■ **Directive**: From the line that includes "לצמיחה אישית. להלן" to the last line of the data, quote each line precisely; both boundary lines belong in the answer.
#### Excerpted records ####
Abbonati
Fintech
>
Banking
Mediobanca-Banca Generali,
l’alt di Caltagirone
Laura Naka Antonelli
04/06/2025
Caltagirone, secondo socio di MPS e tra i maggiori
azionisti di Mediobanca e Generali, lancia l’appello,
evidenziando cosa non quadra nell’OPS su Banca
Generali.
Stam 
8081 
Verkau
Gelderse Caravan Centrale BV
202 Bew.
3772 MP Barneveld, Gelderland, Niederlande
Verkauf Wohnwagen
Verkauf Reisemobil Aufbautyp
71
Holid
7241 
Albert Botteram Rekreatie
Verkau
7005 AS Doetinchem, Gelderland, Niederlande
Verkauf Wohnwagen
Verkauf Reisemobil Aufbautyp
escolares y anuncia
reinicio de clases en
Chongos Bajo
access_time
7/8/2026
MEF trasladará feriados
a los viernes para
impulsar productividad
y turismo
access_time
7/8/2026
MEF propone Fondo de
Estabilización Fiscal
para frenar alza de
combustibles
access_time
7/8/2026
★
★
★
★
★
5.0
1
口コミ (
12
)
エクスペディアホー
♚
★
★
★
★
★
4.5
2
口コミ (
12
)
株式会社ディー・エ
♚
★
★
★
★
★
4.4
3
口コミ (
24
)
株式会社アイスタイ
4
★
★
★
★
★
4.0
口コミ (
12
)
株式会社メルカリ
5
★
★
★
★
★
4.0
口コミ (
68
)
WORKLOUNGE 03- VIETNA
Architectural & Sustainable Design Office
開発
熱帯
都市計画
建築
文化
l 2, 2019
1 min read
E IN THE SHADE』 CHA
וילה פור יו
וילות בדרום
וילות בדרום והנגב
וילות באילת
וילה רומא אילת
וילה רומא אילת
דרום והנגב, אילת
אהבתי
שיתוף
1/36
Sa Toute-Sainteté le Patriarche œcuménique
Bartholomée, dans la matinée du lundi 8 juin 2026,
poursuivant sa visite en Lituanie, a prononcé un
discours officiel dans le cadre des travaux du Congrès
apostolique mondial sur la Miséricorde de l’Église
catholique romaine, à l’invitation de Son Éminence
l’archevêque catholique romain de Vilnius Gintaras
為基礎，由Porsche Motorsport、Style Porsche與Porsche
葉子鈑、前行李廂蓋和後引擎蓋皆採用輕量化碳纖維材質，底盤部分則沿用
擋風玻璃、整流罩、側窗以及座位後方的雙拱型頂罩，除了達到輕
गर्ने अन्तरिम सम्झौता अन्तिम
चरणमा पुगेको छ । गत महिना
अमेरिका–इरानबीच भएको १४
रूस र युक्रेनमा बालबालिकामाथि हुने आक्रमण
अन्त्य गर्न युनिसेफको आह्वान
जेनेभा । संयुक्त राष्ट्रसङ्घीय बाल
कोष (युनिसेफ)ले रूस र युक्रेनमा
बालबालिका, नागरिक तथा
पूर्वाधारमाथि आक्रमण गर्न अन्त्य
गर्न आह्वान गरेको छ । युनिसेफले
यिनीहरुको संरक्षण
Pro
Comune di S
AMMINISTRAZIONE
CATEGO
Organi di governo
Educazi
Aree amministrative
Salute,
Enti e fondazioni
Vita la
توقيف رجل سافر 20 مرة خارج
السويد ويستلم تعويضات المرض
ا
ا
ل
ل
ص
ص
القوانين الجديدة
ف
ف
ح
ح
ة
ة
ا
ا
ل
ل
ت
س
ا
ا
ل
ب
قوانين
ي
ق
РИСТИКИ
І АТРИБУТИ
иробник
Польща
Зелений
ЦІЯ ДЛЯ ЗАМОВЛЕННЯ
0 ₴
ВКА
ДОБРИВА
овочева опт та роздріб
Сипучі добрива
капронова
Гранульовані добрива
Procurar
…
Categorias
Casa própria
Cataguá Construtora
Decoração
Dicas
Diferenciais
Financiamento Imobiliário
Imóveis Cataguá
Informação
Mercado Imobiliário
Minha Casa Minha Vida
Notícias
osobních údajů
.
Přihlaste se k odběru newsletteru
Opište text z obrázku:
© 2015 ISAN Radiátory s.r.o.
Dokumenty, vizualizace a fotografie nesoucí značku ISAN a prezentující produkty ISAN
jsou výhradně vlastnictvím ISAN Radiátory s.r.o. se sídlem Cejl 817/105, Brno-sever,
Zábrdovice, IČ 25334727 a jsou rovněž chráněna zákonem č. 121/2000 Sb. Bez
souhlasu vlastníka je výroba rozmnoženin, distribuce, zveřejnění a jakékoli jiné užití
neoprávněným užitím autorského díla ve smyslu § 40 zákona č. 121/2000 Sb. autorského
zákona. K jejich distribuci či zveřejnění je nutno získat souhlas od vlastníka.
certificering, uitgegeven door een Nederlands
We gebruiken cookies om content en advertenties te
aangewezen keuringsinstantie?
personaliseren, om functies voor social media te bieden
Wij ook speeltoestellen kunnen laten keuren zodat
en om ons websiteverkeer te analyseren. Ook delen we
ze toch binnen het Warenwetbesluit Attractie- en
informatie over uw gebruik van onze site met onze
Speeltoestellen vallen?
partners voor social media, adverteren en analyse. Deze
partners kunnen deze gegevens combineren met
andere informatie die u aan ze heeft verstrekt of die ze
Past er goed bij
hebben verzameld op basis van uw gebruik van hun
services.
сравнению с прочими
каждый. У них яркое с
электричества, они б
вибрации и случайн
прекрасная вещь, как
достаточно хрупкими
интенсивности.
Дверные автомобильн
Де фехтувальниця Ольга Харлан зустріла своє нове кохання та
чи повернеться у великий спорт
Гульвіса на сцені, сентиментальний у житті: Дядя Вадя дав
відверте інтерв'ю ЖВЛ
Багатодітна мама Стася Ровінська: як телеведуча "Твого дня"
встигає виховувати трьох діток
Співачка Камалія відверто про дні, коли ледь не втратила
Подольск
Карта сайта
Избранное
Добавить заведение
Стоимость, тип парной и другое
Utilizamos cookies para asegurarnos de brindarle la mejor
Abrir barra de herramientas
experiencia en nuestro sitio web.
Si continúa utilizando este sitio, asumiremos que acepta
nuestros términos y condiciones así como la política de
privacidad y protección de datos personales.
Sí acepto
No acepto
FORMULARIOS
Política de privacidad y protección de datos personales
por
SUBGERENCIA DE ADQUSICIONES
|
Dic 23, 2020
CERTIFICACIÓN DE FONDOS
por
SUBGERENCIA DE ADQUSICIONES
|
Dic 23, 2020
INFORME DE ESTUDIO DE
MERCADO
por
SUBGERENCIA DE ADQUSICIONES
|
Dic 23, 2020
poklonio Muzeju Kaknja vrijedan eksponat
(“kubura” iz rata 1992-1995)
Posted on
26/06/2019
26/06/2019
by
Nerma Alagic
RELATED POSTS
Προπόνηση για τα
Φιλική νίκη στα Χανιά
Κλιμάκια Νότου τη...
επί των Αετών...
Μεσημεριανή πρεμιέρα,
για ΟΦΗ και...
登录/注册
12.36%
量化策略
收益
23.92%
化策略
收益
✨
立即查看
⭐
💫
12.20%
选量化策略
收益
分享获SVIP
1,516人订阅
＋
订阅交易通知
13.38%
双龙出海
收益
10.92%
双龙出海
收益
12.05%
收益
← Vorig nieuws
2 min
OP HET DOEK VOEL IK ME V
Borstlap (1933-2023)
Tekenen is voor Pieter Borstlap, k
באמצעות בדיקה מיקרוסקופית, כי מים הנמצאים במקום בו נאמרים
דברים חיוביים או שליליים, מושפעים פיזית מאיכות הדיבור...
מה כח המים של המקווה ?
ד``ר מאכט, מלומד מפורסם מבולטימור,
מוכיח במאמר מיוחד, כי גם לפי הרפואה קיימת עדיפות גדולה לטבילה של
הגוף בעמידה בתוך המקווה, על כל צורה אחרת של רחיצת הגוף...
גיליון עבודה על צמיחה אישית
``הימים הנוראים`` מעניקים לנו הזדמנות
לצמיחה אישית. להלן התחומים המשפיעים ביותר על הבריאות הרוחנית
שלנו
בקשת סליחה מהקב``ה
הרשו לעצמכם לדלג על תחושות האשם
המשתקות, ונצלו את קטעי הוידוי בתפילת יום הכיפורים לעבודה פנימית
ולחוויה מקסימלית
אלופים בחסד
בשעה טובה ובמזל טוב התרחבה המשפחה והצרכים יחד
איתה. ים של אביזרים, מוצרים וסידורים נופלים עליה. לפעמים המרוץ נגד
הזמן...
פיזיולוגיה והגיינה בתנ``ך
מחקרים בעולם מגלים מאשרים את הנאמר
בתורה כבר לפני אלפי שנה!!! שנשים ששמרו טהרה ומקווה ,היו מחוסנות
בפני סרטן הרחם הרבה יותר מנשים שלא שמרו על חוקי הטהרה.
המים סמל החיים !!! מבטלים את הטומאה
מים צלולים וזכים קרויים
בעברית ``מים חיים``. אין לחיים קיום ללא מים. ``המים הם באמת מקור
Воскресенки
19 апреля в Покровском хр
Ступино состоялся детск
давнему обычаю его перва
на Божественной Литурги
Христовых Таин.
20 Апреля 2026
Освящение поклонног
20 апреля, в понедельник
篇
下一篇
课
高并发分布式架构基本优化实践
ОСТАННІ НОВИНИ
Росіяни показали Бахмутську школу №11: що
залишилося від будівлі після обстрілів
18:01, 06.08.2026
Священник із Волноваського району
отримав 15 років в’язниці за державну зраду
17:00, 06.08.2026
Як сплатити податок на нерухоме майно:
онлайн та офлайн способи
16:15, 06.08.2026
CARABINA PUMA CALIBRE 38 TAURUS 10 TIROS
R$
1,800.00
####
■ **Exercise output**:
לצמיחה אישית. להלן התחומים המשפיעים ביותר על הבריאות הרוחנית
שלנו
בקשת סליחה מהקב``ה
הרשו לעצמכם לדלג על תחושות האשם
המשתקות, ונצלו את קטעי הוידוי בתפילת יום הכיפורים לעבודה פנימית
ולחוויה מקסימלית
אלופים בחסד
בשעה טובה ובמזל טוב התרחבה המשפחה והצרכים יחד
איתה. ים של אביזרים, מוצרים וסידורים נופלים עליה. לפעמים המרוץ נגד
הזמן...
פיזיולוגיה והגיינה בתנ``ך
מחקרים בעולם מגלים מאשרים את הנאמר
בתורה כבר לפני אלפי שנה!!! שנשים ששמרו טהרה ומקווה ,היו מחוסנות
בפני סרטן הרחם הרבה יותר מנשים שלא שמרו על חוקי הטהרה.
המים סמל החיים !!! מבטלים את הטומאה
מים צלולים וזכים קרויים
בעברית ``מים חיים``. אין לחיים קיום ללא מים. ``המים הם באמת מקור
Воскресенки
19 апреля в Покровском хр
Ступино состоялся детск
давнему обычаю его перва
на Божественной Литурги
Христовых Таин.
20 Апреля 2026
Освящение поклонног
20 апреля, в понедельник
篇
下一篇
课
高并发分布式架构基本优化实践
ОСТАННІ НОВИНИ
Росіяни показали Бахмутську школу №11: що
залишилося від будівлі після обстрілів
18:01, 06.08.2026
Священник із Волноваського району
отримав 15 років в’язниці за державну зраду
17:00, 06.08.2026
Як сплатити податок на нерухоме майно:
онлайн та офлайн способи
16:15, 06.08.2026
CARABINA PUMA CALIBRE 38 TAURUS 10 TIROS
R$
1,800.00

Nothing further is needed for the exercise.